L’étude d’impact de la loi de 2022 indiquait que la « grande majorité » des « près de 3000 locaux de garde à vue » de la police nationale « pourraient […] être équipés d’un système de vidéosurveillance », tandis que la gendarmerie, qui détenait « 6500 cellules », viserait un « déploiement […] sur un périmètre réduit ». Contacté mardi 1er octobre, le ministère de l’Intérieur n’a pas encore indiqué comment il comptait mettre en œuvre ce nouveau cadre juridique.

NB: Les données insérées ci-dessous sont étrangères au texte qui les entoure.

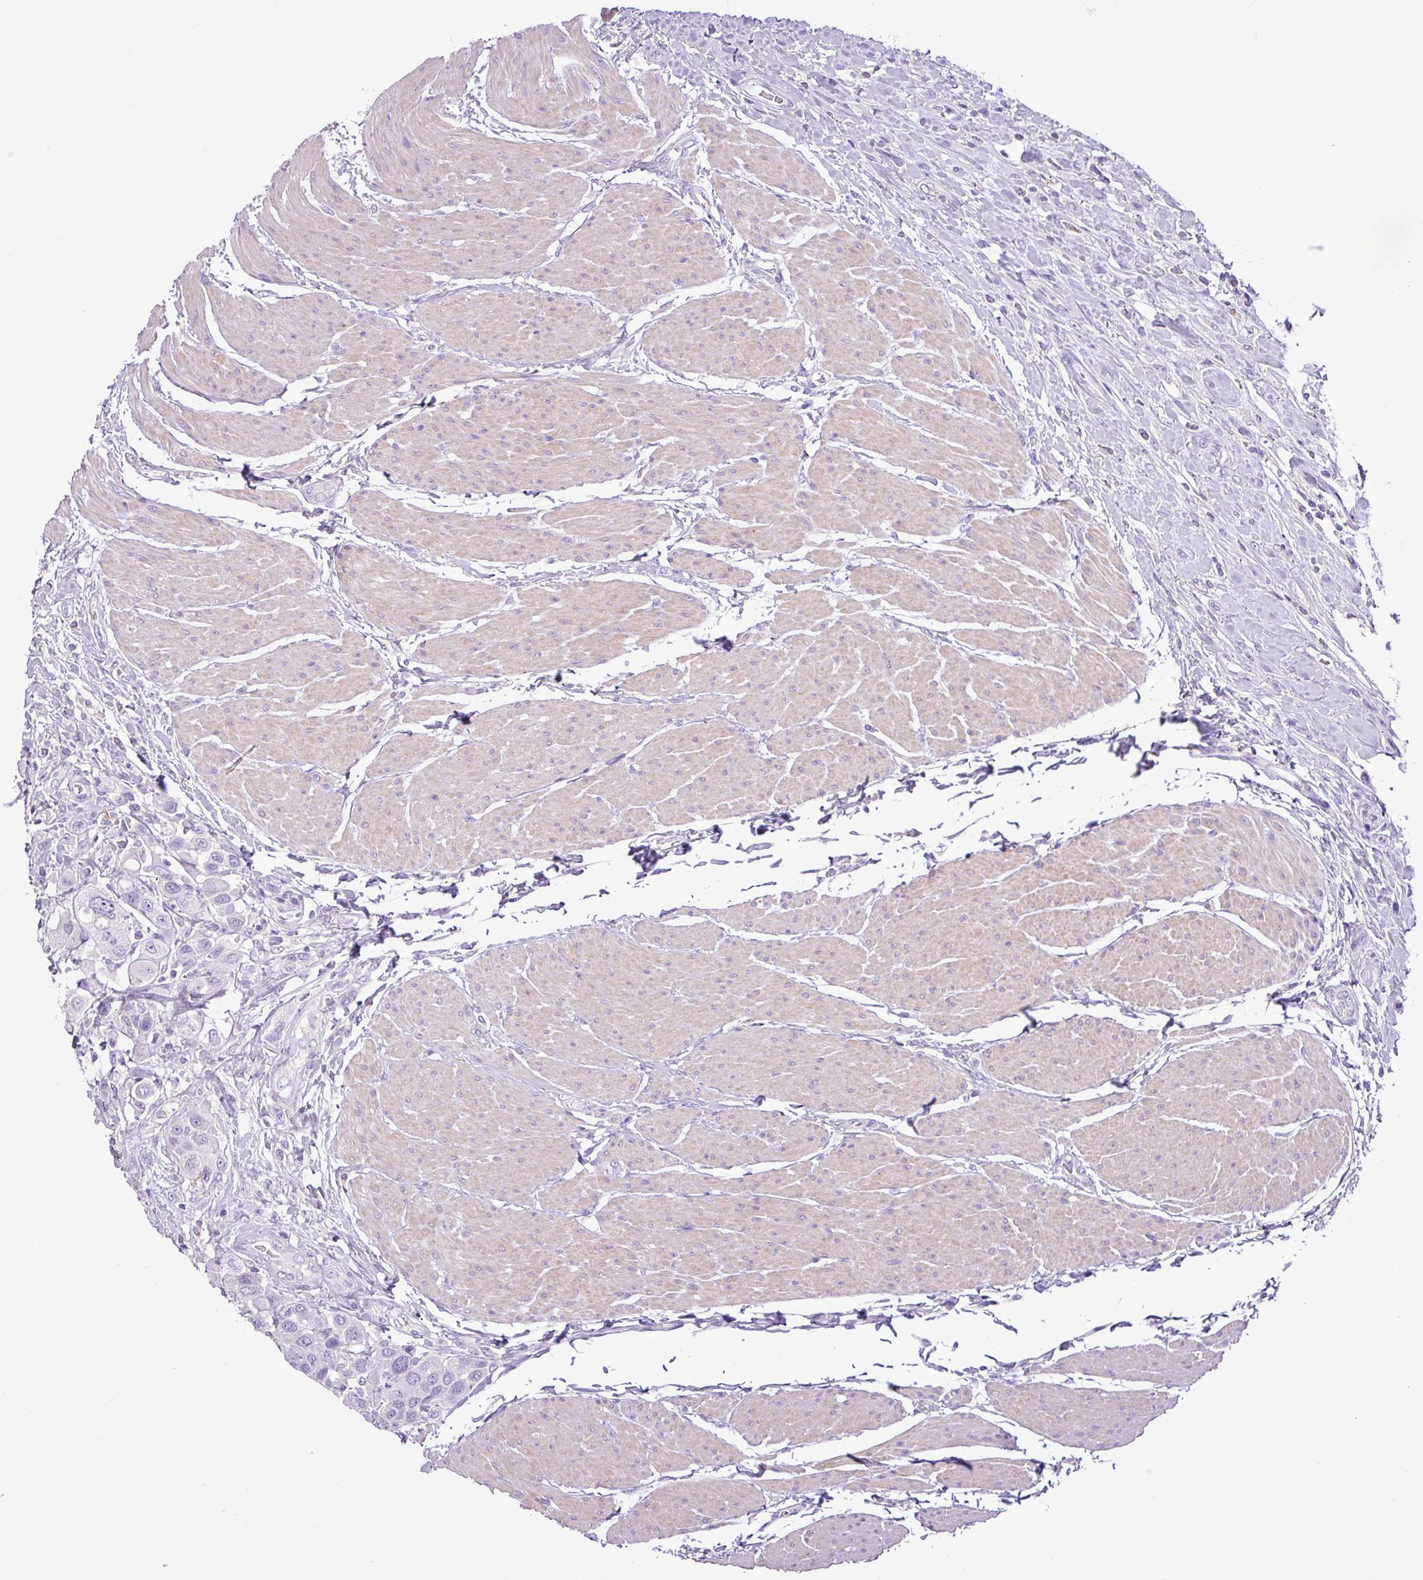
{"staining": {"intensity": "negative", "quantity": "none", "location": "none"}, "tissue": "urothelial cancer", "cell_type": "Tumor cells", "image_type": "cancer", "snomed": [{"axis": "morphology", "description": "Urothelial carcinoma, High grade"}, {"axis": "topography", "description": "Urinary bladder"}], "caption": "IHC micrograph of neoplastic tissue: human high-grade urothelial carcinoma stained with DAB (3,3'-diaminobenzidine) exhibits no significant protein staining in tumor cells.", "gene": "ZNF334", "patient": {"sex": "male", "age": 50}}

Un « Renforcement de la surveillance physique » à prévoir
Dans un télégramme de Frédéric Veaux envoyé aux policiers le 27 septembre, soit deux jours avant son départ en retraite, le désormais ex-DGPN explique que, « dans l’hypothèse où les cellules de garde à vue ne seraient pas équipées conformément aux modalités prévues par les textes, aucun système fixe de captation d’image ne peut être mis en œuvre ». Dans ce document consulté par AEF info, il précise aussi que la mesure est individuelle : elle « interdit qu’une personne qui n 'est pas vidéosurveillée soit placée dans la même cellule qu’une personne placée sous vidéosurveillance ».
« À défaut de vidéosurveillance, la sécurité des agents, des personnes retenues et la prévention du risque d’évasion nécessitera un renforcement de la surveillance physique par les personnels dédiés à cette mission », demande également Frédéric Veaux. « Le port de la caméra-piéton est obligatoire dans les zones de sûreté et son déclenchement interviendra lorsque se produit ou est susceptible de se produire un incident », ajoute-t-il.
Ce télégramme précise que le placement sous vidéosurveillance « est une mesure administrative décorrélée de la procédure judiciaire », donc que la notification de cet acte « et les différents avis mentionnés à l’article L. 256-1 du CSI ne font pas l’objet de procès-verbaux et n’ont pas à être intégrés dans la procédure ».
Des « Dispositions incompatibles avec la réalité du terrain »
L’application de ces nouvelles règles déclenche l’ire de la plupart des syndicats de police, qui y voient des contraintes procédurales supplémentaires et donc une charge de travail alourdie […] alors que le Premier ministre a lui-même évoqué dans son politique générale sur la simplification des procédures et la nécessité d’augmenter les taux de présence sur la voie publique.
« La fin de la surveillance constante » représente « un risque pour les détenus et les policiers » et « un coût considérable en effectifs pour mettre en place des rondes régulières », ce qui « se fera au détriment des missions de sécurité publique », soutient également Alternative police (CFDT), lundi 30 septembre.
« Toujours plus de contraintes. Toujours plus de normes européennes… Toujours moins de policiers sur la voie publique », réagit de son côté le SCSI (CFDT) le 1er octobre.